Apolipoprotein E
摘要
In the 50 years since APOE was identified, fundamental discoveries about the structure and function of its three isoforms—APOE2, APOE3, and APOE4—have elucidated their roles in cardiovascular and neurological diseases. Although these isoforms differ by only a single amino acid, APOE2 and APOE4 differ profoundly in structure and function from APOE3, the most common isoform. APOE2 is associated with type III hyperlipoproteinemia, which causes atherosclerosis due to plasma lipoprotein accumulation, specifically chylomicron and very-low-density lipoprotein remnants. Cysteine-158 in APOE2 alters the conformation of the region that binds to lipoprotein receptors and heparan sulfate proteoglycans (HSPG) (residues 136–150), reducing binding affinity. Other amino acid changes in this region of APOE result in dominant versus recessive hyperlipidemia and shed light on the importance of cell-surface HSGP binding for uptake of APOE-containing lipoproteins and tau.
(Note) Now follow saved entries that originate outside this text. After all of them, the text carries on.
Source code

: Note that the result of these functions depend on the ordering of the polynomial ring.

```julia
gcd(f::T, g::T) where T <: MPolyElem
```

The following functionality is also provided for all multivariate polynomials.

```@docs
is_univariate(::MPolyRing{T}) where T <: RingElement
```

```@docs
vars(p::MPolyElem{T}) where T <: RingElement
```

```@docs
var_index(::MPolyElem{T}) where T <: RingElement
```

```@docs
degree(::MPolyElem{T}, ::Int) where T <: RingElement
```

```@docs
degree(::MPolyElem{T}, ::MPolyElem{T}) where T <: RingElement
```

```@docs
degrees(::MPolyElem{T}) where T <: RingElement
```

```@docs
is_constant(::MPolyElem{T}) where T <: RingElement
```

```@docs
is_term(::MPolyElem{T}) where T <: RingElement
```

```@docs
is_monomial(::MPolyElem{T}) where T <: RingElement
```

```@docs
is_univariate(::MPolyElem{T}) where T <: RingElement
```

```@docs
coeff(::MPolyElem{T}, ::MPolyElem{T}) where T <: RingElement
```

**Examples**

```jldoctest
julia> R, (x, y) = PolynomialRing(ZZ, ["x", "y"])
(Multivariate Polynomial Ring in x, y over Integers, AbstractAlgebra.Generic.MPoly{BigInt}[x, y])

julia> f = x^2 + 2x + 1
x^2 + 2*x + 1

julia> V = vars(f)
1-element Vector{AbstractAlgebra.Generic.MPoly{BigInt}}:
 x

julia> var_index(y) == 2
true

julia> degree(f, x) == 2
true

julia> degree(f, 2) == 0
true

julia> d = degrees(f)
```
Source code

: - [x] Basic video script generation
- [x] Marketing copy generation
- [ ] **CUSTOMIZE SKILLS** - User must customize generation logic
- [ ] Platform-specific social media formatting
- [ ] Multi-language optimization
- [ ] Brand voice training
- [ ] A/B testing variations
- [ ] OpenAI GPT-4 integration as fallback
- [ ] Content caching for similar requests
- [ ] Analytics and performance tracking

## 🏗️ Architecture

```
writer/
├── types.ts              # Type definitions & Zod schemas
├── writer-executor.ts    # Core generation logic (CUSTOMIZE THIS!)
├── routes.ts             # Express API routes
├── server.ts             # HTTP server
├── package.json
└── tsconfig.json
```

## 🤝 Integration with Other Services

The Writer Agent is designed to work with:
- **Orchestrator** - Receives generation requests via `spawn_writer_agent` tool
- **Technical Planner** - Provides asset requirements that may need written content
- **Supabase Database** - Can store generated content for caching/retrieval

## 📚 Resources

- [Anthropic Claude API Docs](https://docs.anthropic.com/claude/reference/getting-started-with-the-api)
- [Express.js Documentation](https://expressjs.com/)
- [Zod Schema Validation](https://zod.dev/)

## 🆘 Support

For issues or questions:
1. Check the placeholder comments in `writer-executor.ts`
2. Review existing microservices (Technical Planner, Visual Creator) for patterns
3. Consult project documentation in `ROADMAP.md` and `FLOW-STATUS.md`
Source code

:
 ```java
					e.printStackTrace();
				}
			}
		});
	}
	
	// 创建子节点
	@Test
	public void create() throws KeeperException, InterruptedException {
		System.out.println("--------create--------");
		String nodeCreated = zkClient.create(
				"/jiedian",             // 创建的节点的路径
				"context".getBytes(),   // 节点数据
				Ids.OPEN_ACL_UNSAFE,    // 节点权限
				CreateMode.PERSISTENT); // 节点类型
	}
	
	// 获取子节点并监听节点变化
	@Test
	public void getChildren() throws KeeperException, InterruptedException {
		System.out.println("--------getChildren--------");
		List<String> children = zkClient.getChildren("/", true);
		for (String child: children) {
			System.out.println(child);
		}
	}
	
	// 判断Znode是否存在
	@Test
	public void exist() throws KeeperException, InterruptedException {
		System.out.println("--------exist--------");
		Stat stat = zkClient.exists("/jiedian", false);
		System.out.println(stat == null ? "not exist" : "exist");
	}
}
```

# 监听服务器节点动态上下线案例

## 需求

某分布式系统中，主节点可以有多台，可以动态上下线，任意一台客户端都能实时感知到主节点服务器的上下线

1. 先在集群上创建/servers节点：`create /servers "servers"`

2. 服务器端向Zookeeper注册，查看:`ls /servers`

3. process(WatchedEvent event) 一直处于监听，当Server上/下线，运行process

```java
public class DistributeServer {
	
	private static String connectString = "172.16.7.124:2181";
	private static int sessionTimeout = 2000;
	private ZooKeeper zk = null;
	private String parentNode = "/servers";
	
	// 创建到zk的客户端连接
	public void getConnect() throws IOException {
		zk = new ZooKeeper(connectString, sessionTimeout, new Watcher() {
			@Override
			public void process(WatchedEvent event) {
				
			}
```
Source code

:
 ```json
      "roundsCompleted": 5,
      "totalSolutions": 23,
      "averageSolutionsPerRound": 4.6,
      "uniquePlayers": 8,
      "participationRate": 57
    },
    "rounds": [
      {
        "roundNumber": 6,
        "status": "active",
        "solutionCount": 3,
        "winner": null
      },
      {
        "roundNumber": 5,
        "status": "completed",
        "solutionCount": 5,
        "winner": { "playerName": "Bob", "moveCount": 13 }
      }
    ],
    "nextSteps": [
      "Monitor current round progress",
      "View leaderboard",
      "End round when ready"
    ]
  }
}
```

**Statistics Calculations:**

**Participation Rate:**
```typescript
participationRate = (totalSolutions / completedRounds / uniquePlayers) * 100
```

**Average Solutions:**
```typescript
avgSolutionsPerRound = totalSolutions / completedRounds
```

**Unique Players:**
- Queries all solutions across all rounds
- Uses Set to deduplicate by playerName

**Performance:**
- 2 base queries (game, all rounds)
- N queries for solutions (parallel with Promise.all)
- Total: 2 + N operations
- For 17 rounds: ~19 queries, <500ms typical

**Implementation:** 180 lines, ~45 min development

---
APOE4 is the major genetic risk factor for Alzheimer’s disease and likely the major causative factor. Neurons synthesize APOE in response to stress. Owing to the unique structure of APOE4, with arginine at residue 112, arginine-61 in the amino-terminal domain interacts with glutamic acid-255 in the carboxyl-terminal domain. Domain interaction is associated with neuron-specific proteolysis, which generates neurotoxic fragments that cause cytoskeletal alterations (e.g., hyperphosphorylation of tau) and mitochondrial dysfunction, which are associated with the loss of hippocampal GABAergic inhibitory interneurons and cognitive impairment. Understanding the structural features of the APOE isoforms opens new avenues for modulating their effects in cardiovascular and neurological diseases, including gene therapy, decreasing APOE4 expression, inhibiting neuron-specific proteolysis, replacing lost GABAergic interneurons by hippocampal transplantation, and administering mitochondrial protectors.